What is being asked ▸ Would you please copy only the lines from the line that contains "19: (150, 197)" to the end of the data below, exactly, leaving every picture out?

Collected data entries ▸
——————————
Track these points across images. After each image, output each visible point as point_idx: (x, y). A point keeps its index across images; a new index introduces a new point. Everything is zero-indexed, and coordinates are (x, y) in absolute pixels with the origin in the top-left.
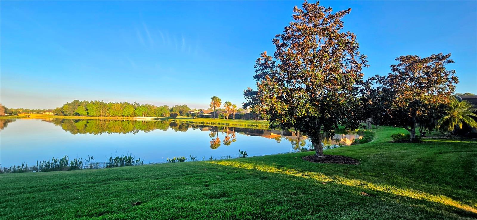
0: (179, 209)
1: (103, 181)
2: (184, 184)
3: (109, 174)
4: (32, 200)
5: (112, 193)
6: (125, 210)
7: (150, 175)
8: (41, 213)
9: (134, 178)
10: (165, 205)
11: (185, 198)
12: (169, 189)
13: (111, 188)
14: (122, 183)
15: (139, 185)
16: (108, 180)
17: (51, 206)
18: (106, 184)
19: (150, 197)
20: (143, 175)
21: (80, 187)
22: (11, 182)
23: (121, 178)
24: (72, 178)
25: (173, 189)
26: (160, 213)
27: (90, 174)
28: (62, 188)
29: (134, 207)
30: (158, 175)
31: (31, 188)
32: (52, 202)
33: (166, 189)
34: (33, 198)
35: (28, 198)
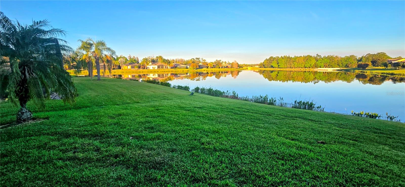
——————————
Response to the exercise ▸
19: (150, 197)
20: (143, 175)
21: (80, 187)
22: (11, 182)
23: (121, 178)
24: (72, 178)
25: (173, 189)
26: (160, 213)
27: (90, 174)
28: (62, 188)
29: (134, 207)
30: (158, 175)
31: (31, 188)
32: (52, 202)
33: (166, 189)
34: (33, 198)
35: (28, 198)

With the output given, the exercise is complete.